Nos résultats suggèrent qu’il pourrait encore y avoir une voie vers une société sans argent liquide, même si l’on considère que la baisse tendancielle de l’utilisation de l’argent liquide pourrait s’accélérer. Cette conjecture s’applique aux économies où l’argent liquide est encore très utilisé, comme l’Allemagne, la Suisse, l’Autriche et divers autres pays européens (Banque centrale européenne, Deutsche Bundesbank, Banque nationale suisse). Pour les consommateurs des pays moins friands d’argent liquide, comme le Royaume-Uni, la Suède et le Canada, les taux élevés d’utilisation de l’argent liquide pourraient n’être qu’un souvenir.
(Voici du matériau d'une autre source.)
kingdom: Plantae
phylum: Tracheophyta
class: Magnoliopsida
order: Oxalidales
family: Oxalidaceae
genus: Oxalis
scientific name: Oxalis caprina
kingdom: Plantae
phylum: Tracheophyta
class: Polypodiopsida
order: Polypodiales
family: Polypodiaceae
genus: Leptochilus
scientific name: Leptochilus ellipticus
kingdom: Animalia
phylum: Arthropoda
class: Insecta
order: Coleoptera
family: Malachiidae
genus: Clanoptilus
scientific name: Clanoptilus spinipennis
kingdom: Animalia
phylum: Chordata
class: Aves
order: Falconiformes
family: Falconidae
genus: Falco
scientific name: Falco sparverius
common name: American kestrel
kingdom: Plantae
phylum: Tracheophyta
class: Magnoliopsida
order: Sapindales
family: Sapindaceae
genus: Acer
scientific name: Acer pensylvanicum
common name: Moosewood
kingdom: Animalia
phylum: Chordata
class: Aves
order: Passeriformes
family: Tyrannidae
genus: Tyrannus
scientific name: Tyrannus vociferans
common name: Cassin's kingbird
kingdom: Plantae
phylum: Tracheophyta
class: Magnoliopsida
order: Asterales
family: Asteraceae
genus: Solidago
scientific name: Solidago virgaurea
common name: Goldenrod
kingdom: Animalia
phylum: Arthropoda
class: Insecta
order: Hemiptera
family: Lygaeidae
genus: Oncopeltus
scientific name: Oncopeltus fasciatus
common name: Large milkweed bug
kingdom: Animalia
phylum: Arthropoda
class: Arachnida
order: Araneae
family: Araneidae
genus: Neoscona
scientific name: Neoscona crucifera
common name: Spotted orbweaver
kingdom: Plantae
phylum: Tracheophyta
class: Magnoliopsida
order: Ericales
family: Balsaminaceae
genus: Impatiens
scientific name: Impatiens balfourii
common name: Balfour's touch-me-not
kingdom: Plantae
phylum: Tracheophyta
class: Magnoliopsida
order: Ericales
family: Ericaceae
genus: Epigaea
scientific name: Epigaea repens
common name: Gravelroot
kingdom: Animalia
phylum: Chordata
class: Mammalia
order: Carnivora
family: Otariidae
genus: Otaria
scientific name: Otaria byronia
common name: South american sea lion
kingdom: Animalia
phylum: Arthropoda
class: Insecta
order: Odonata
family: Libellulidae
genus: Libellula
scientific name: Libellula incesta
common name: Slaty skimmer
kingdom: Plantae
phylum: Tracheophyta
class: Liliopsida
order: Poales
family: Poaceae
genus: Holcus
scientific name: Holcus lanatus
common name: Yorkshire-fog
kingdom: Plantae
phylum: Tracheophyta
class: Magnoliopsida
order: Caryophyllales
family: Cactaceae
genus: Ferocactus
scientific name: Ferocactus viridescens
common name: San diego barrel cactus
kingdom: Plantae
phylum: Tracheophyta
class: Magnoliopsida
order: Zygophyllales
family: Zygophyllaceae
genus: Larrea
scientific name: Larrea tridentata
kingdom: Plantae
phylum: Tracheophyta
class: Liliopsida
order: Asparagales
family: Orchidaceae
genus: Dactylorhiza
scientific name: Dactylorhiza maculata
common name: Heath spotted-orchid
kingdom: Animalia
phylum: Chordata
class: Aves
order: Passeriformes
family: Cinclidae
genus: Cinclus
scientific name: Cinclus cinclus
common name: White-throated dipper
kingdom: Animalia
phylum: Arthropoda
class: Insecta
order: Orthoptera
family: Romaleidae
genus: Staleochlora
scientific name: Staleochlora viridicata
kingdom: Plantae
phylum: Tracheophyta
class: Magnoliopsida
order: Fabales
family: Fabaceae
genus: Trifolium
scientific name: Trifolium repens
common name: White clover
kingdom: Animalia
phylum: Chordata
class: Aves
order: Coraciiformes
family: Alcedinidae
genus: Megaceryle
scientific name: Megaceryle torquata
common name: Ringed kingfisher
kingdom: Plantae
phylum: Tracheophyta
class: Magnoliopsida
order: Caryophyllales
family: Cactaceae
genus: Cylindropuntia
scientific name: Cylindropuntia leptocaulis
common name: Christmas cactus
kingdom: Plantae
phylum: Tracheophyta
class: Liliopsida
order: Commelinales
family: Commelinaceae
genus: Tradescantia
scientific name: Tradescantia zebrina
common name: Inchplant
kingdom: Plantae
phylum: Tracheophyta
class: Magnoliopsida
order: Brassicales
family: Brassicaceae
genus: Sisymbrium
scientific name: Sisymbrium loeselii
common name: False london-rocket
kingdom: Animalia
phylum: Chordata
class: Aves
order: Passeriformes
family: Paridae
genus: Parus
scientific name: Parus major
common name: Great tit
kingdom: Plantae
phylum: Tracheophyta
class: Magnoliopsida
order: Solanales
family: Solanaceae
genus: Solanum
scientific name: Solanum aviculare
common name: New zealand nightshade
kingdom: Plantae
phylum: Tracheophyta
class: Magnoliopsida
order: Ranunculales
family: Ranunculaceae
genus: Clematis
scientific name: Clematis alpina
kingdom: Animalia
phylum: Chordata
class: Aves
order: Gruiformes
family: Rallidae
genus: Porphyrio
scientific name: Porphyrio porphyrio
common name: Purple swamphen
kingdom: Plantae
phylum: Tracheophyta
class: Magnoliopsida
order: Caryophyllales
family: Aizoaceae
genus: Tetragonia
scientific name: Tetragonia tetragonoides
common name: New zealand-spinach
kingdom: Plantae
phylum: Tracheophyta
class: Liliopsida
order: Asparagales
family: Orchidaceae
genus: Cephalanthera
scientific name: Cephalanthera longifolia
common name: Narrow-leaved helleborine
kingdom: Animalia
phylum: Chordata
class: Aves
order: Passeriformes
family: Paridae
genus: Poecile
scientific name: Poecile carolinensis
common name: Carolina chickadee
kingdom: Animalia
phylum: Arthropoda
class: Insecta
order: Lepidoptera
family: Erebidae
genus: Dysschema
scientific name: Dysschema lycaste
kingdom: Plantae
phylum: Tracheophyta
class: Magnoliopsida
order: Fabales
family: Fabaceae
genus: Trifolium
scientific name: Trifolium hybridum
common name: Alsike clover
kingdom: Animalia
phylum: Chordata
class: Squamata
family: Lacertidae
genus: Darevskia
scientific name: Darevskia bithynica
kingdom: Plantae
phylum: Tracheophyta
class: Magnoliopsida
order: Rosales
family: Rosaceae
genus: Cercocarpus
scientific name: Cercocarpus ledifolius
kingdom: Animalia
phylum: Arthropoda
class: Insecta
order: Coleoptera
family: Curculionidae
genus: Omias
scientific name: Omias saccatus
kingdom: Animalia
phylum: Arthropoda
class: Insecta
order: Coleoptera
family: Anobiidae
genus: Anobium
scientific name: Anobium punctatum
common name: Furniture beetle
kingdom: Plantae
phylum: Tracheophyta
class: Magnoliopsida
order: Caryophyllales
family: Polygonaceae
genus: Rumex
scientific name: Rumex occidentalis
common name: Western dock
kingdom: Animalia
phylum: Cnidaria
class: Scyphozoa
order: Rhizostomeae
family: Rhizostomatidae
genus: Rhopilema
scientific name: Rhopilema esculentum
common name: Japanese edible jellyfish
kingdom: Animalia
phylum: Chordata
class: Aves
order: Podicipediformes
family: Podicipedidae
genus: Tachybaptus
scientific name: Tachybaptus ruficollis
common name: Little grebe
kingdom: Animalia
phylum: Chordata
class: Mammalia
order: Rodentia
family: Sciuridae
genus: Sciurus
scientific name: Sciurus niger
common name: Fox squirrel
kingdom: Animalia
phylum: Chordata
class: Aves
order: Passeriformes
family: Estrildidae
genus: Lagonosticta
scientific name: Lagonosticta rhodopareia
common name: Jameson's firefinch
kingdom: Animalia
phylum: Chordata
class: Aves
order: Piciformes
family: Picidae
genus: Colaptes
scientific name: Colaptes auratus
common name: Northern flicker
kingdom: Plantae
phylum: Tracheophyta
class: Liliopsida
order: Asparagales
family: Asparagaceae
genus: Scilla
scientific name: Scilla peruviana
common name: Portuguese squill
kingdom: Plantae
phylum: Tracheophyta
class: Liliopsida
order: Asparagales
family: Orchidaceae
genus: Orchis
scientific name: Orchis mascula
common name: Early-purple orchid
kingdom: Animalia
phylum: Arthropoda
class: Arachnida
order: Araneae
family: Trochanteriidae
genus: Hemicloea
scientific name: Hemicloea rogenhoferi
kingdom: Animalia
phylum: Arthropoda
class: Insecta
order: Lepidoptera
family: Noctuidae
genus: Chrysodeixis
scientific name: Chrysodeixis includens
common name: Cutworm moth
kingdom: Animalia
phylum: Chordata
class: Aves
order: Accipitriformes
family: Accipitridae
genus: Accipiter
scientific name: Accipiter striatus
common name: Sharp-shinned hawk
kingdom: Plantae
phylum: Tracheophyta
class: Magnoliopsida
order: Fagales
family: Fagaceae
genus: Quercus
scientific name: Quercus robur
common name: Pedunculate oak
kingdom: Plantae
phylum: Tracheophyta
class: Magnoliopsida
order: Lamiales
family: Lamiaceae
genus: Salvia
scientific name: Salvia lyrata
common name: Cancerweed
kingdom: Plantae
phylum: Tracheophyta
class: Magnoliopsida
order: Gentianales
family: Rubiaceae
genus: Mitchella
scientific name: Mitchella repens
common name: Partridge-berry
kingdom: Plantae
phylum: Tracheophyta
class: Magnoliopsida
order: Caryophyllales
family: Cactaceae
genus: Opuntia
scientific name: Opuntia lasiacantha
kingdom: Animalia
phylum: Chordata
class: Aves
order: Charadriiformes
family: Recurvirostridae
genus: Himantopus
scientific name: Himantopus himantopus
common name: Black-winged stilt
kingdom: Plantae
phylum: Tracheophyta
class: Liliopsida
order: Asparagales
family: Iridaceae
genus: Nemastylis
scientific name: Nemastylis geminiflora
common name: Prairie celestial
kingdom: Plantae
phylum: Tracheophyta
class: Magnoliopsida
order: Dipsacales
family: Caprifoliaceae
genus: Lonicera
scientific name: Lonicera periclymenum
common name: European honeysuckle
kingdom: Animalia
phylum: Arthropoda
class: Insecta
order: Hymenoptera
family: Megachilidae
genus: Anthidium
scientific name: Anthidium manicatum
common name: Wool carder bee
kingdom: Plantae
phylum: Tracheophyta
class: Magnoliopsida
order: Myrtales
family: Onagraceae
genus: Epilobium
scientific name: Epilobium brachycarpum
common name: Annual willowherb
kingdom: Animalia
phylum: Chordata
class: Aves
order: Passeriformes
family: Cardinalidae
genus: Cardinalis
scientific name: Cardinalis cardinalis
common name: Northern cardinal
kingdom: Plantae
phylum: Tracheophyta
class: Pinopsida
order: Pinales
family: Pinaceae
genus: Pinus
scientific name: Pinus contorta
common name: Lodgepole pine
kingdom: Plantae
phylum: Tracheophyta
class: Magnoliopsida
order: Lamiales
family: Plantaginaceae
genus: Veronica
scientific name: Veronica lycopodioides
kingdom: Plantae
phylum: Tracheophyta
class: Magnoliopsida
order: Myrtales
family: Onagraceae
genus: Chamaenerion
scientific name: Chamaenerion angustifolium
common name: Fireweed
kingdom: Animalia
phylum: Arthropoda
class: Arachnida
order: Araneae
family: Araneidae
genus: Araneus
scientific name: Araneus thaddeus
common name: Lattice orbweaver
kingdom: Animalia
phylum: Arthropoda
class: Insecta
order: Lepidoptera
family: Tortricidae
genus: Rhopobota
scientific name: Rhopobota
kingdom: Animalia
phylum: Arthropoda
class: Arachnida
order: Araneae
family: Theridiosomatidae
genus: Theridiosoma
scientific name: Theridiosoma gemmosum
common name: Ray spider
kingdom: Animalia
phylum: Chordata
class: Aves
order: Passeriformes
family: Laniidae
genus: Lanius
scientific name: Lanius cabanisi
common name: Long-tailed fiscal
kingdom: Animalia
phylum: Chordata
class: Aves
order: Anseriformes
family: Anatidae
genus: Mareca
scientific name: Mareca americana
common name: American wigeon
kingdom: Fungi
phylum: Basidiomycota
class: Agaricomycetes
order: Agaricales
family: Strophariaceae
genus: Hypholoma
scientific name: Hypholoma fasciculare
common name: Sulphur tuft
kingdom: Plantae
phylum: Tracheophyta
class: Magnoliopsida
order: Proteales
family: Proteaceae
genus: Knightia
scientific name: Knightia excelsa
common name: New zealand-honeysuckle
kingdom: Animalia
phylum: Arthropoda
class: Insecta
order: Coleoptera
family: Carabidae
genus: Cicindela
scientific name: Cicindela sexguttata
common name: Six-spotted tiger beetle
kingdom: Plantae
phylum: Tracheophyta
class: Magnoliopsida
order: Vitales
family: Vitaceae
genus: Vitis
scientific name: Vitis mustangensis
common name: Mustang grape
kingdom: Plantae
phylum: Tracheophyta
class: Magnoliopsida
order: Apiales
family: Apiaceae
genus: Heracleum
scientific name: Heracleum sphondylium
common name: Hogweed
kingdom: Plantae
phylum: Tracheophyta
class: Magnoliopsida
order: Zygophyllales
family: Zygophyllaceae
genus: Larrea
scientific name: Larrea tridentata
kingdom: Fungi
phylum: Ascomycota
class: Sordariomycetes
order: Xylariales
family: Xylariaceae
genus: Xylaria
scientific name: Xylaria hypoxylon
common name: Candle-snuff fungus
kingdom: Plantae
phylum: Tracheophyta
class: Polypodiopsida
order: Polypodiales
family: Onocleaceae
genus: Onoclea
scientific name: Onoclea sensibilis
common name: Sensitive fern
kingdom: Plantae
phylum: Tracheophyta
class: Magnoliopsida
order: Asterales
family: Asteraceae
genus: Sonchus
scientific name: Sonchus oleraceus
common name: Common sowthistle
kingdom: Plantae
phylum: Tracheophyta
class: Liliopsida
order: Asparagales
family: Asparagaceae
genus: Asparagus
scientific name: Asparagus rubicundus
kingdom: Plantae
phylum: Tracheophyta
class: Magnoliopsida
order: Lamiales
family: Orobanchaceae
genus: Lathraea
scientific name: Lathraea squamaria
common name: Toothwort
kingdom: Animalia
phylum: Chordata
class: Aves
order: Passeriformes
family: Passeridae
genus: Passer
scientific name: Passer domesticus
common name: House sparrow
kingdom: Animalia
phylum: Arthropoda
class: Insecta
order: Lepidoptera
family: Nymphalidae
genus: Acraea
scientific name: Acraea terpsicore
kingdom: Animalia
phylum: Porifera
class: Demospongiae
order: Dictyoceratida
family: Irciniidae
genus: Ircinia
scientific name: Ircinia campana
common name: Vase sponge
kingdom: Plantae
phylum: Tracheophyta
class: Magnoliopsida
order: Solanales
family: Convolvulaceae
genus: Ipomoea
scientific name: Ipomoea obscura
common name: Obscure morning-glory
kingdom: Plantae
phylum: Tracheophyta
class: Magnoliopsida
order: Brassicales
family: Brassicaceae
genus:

Cependant, nos résultats documentent également des hétérogénéités significatives et persistantes dans les choix de paiement parmi les consommateurs, ce qui souligne l’importance des habitudes et/ou des motivations comportementales. Nous supposons qu’un tel comportement persistant peut également s’appliquer à des sous-groupes sociodémographiques spécifiques (par exemple, les cohortes plus âgées) dans les pays où les paiements sans numéraire sont plus répandus.
COVID-19 et l’utilisation de l’argent liquide
Des données récentes révèlent que les paiements autres qu’en espèces, et en particulier les paiements sans contact, ont fortement augmenté et que l’utilisation des espèces a diminué (par exemple, Deutsche Bundesbank ; Ardizzi, Nobili et Rocco ; Jonker et al., Kraenzlin et al.).1 Bien que nos les résultats ne nous permettent pas de faire des prédictions fondées sur des preuves concernant l’impact de la pandémie de COVID-19 sur le comportement de paiement, ils suggèrent qu’en temps normal, les consommateurs auraient pu percevoir la commodité supplémentaire des cartes sans contact comme trop petite, en moyenne, pour causer une grande variations de la demande de liquidités. La forte augmentation de l’utilisation des cartes sans contact pendant la pandémie de COVID-19 pourrait donc être considérée comme un choc exogène qui a déplacé suffisamment les coûts et les avantages relatifs pour affecter la demande de monnaie (Alvarez et Argente). Reste à savoir si ces changements sont permanents et quels groupes de consommateurs ont modifié leur comportement.
Avertissement
Les résultats, interprétations et conclusions présentés dans cet article sont entièrement ceux des auteurs et ne doivent en aucun cas être attribués à la Oesterreichische Nationalbank ou à l’Eurosystème.